Taujale, Rahil, Asif, Muhammad Zaka, Benveniste, Maci, Chism, Kyra, Tucker, Niyelle, Watkins, Rockford, Edison, Arthur, Nicolas, Bailey, Levin, Ari, Johnson, Aleya
[
International Worm Meeting,
2021]
Caenorhabditis elegans are simple non-parasitic nematodes with a relatively short life cycle and a wealth of genomic information across multiple databases, making them ideal model organisms. However, little is known about the UDP-glycosyltransferases (UGTs) responsible for their innate detoxification response. UGTs are a large family of phase II enzymes responsible for the glycosylation of small molecules across organisms, thus interacting with small molecules such as toxins in the worms' immediate environment. The Edison Vertically Integrated Projects (VIP) Computational Team is a group of undergraduate students who are working to identify the diversity that exists in UGTs across C. elegans isolates from different geographical locations found in the Caenorhabditis elegans Natural Diversity Resource (CeNDR) database in order to make inferences about their evolutionary relationships and functions. The CeNDR database is a collection of wild isolates of C. elegans and their genomic data found globally used by researchers worldwide. Out of the 250 glycotransferases are responsible for transferring sugar molecules to various substrates, there are about 79 UGTs that transfer sugar molecules to small molecules including toxins.
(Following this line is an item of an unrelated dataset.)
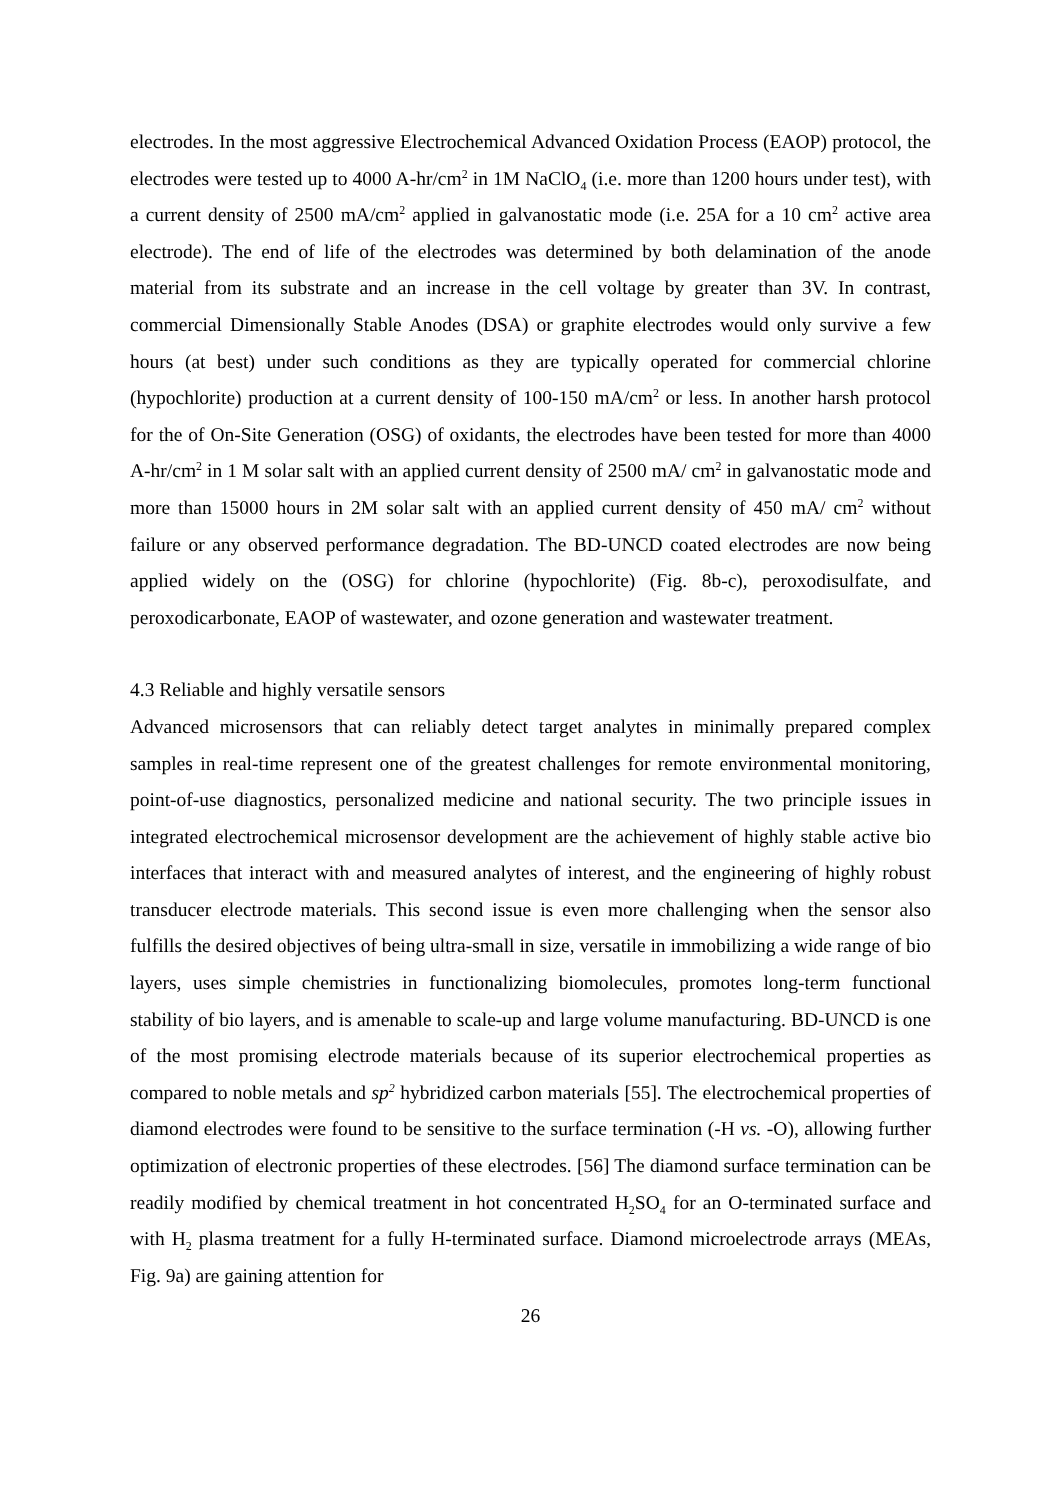electrodes. In the most aggressive Electrochemical Advanced Oxidation Process (EAOP) protocol, the electrodes were tested up to 4000 A-hr/cm<sup>2</sup> in 1M NaClO<sub>4</sub> (i.e. more than 1200 hours under test), with a current density of 2500 mA/cm<sup>2</sup> applied in galvanostatic mode (i.e. 25A for a 10 cm<sup>2</sup> active area electrode). The end of life of the electrodes was determined by both delamination of the anode material from its substrate and an increase in the cell voltage by greater than 3V. In contrast, commercial Dimensionally Stable Anodes (DSA) or graphite electrodes would only survive a few hours (at best) under such conditions as they are typically operated for commercial chlorine (hypochlorite) production at a current density of 100-150 mA/cm<sup>2</sup> or less. In another harsh protocol for the of On-Site Generation (OSG) of oxidants, the electrodes have been tested for more than 4000 A-hr/cm<sup>2</sup> in 1 M solar salt with an applied current density of 2500 mA/ cm<sup>2</sup> in galvanostatic mode and more than 15000 hours in 2M solar salt with an applied current density of 450 mA/ cm<sup>2</sup> without failure or any observed performance degradation. The BD-UNCD coated electrodes are now being applied widely on the (OSG) for chlorine (hypochlorite) (Fig. 8b-c), peroxodisulfate, and peroxodicarbonate, EAOP of wastewater, and ozone generation and wastewater treatment.
4.3 Reliable and highly versatile sensors
Advanced microsensors that can reliably detect target analytes in minimally prepared complex samples in real-time represent one of the greatest challenges for remote environmental monitoring, point-of-use diagnostics, personalized medicine and national security. The two principle issues in integrated electrochemical microsensor development are the achievement of highly stable active bio interfaces that interact with and measured analytes of interest, and the engineering of highly robust transducer electrode materials. This second issue is even more challenging when the sensor also fulfills the desired objectives of being ultra-small in size, versatile in immobilizing a wide range of bio layers, uses simple chemistries in functionalizing biomolecules, promotes long-term functional stability of bio layers, and is amenable to scale-up and large volume manufacturing. BD-UNCD is one of the most promising electrode materials because of its superior electrochemical properties as compared to noble metals and sp<sup>2</sup> hybridized carbon materials [55]. The electrochemical properties of diamond electrodes were found to be sensitive to the surface termination (-H vs. -O), allowing further optimization of electronic properties of these electrodes. [56] The diamond surface termination can be readily modified by chemical treatment in hot concentrated H<sub>2</sub>SO<sub>4</sub> for an O-terminated surface and with H<sub>2</sub> plasma treatment for a fully H-terminated surface. Diamond microelectrode arrays (MEAs, Fig. 9a) are gaining attention for
26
Two approaches were implemented to identify UGTs and make inferences based on their variation. First, we created a catalog of UGTs in the N2 reference strain and used them to create a phylogenetic tree that allowed us to depict the relationships between the UGT protein sequences. For our second approach, we quantified UGT variation using the strains found in the CeNDR database. The results and inferences from this research will help us explore possible functions of UGT genes and improve our understanding of UGT variation in C. elegans.